Exercise goal - The full listing, exactly as written and with no images, is the expected output.

Material provided -

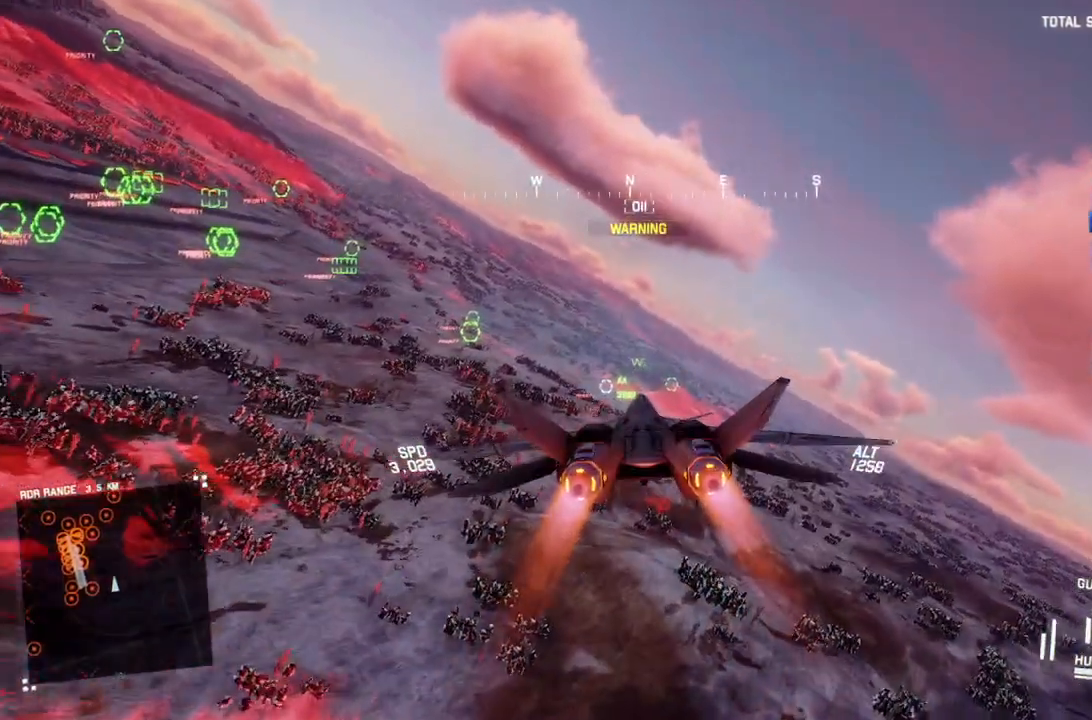
{"buttons": ["L1", "R2"], "left_stick": "center", "right_stick": "center", "events": [[67, "left_stick", "center"], [250, "R1", "up"], [300, "left_stick", "down"], [417, "L1", "down"], [433, "left_stick", "center"]]}
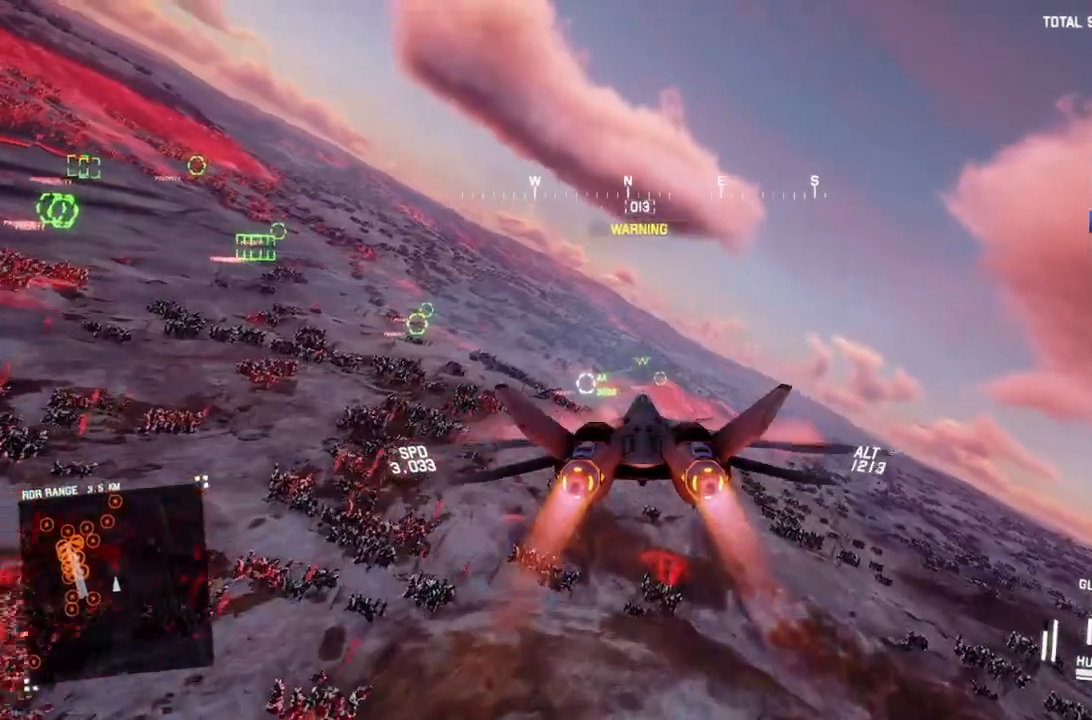
{"buttons": ["R2"], "left_stick": "center", "right_stick": "center", "events": [[117, "L1", "up"], [183, "left_stick", "up-right"], [350, "left_stick", "center"]]}
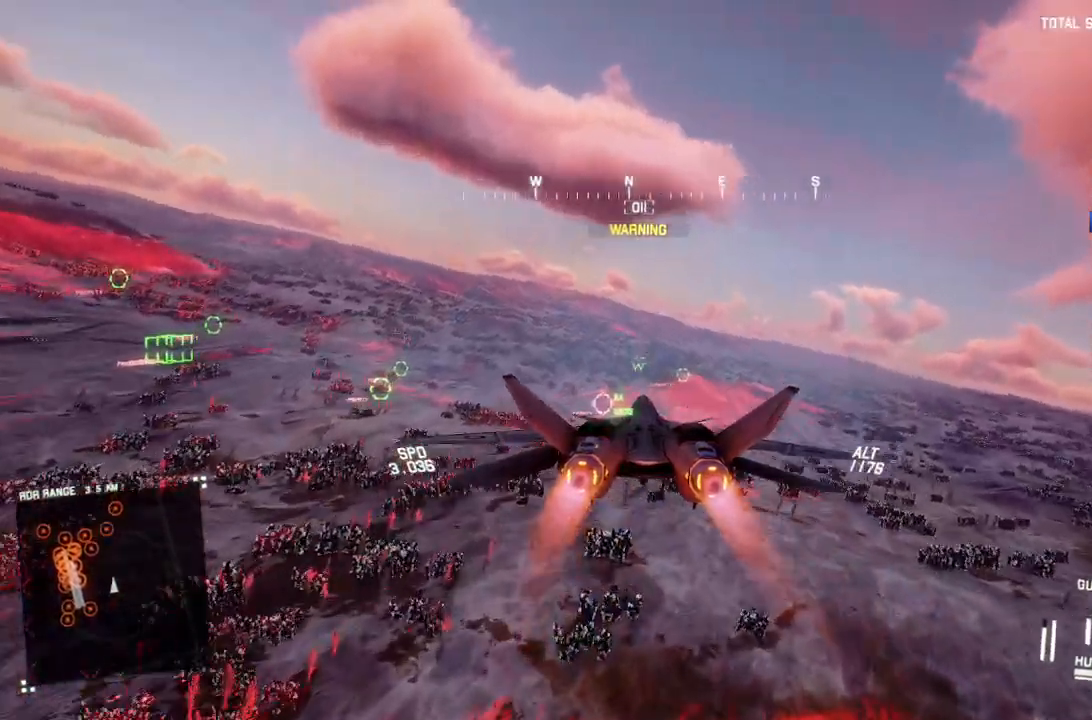
{"buttons": ["R1", "R2"], "left_stick": "center", "right_stick": "center", "events": [[50, "B", "down"], [150, "B", "up"], [233, "left_stick", "down"], [300, "Y", "down"], [317, "left_stick", "center"], [367, "R1", "down"], [367, "Y", "up"]]}
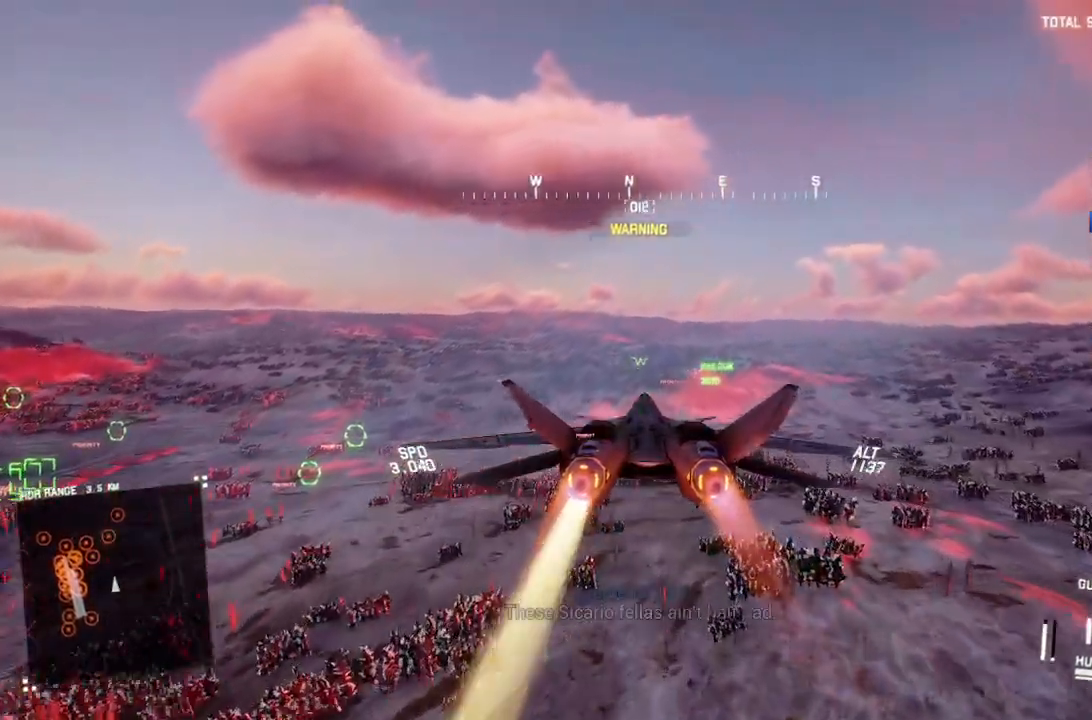
{"buttons": ["R2"], "left_stick": "center", "right_stick": "center", "events": [[467, "R1", "up"]]}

Solution to this problem -
{"buttons": ["L1", "R2"], "left_stick": "center", "right_stick": "center", "events": [[67, "left_stick", "center"], [250, "R1", "up"], [300, "left_stick", "down"], [417, "L1", "down"], [433, "left_stick", "center"]]}
{"buttons": ["R2"], "left_stick": "center", "right_stick": "center", "events": [[117, "L1", "up"], [183, "left_stick", "up-right"], [350, "left_stick", "center"]]}
{"buttons": ["R1", "R2"], "left_stick": "center", "right_stick": "center", "events": [[50, "B", "down"], [150, "B", "up"], [233, "left_stick", "down"], [300, "Y", "down"], [317, "left_stick", "center"], [367, "R1", "down"], [367, "Y", "up"]]}
{"buttons": ["R2"], "left_stick": "center", "right_stick": "center", "events": [[467, "R1", "up"]]}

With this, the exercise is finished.